■ **DATASET CONTENT**:
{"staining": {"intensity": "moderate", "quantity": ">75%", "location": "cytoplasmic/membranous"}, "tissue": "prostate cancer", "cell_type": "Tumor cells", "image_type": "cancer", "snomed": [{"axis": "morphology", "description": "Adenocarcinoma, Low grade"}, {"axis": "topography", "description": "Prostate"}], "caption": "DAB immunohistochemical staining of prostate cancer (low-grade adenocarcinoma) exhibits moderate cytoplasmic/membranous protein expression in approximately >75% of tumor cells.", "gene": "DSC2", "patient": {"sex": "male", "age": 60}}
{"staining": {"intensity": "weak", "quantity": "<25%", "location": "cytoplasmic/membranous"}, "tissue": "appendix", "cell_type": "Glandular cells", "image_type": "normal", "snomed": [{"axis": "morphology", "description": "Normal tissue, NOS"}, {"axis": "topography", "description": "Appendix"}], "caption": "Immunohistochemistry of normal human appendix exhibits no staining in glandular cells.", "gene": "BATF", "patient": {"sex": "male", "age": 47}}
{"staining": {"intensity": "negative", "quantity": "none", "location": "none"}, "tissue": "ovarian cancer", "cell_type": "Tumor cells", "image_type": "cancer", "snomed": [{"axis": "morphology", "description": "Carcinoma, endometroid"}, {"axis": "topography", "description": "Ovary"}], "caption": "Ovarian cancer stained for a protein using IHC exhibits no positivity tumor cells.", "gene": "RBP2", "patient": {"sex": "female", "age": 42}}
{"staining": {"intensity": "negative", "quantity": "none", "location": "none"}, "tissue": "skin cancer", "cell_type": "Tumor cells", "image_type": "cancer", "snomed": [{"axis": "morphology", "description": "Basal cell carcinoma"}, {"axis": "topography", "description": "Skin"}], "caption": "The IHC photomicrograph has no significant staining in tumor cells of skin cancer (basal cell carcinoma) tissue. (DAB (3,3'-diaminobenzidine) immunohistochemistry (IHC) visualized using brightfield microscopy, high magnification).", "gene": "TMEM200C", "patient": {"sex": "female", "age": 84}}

■ **PROBLEM**: Everything in the listing must be returned word for word.

■ **RESULT FOR THIS EXERCISE**:
{"staining": {"intensity": "moderate", "quantity": ">75%", "location": "cytoplasmic/membranous"}, "tissue": "prostate cancer", "cell_type": "Tumor cells", "image_type": "cancer", "snomed": [{"axis": "morphology", "description": "Adenocarcinoma, Low grade"}, {"axis": "topography", "description": "Prostate"}], "caption": "DAB immunohistochemical staining of prostate cancer (low-grade adenocarcinoma) exhibits moderate cytoplasmic/membranous protein expression in approximately >75% of tumor cells.", "gene": "DSC2", "patient": {"sex": "male", "age": 60}}
{"staining": {"intensity": "weak", "quantity": "<25%", "location": "cytoplasmic/membranous"}, "tissue": "appendix", "cell_type": "Glandular cells", "image_type": "normal", "snomed": [{"axis": "morphology", "description": "Normal tissue, NOS"}, {"axis": "topography", "description": "Appendix"}], "caption": "Immunohistochemistry of normal human appendix exhibits no staining in glandular cells.", "gene": "BATF", "patient": {"sex": "male", "age": 47}}
{"staining": {"intensity": "negative", "quantity": "none", "location": "none"}, "tissue": "ovarian cancer", "cell_type": "Tumor cells", "image_type": "cancer", "snomed": [{"axis": "morphology", "description": "Carcinoma, endometroid"}, {"axis": "topography", "description": "Ovary"}], "caption": "Ovarian cancer stained for a protein using IHC exhibits no positivity tumor cells.", "gene": "RBP2", "patient": {"sex": "female", "age": 42}}
{"staining": {"intensity": "negative", "quantity": "none", "location": "none"}, "tissue": "skin cancer", "cell_type": "Tumor cells", "image_type": "cancer", "snomed": [{"axis": "morphology", "description": "Basal cell carcinoma"}, {"axis": "topography", "description": "Skin"}], "caption": "The IHC photomicrograph has no significant staining in tumor cells of skin cancer (basal cell carcinoma) tissue. (DAB (3,3'-diaminobenzidine) immunohistochemistry (IHC) visualized using brightfield microscopy, high magnification).", "gene": "TMEM200C", "patient": {"sex": "female", "age": 84}}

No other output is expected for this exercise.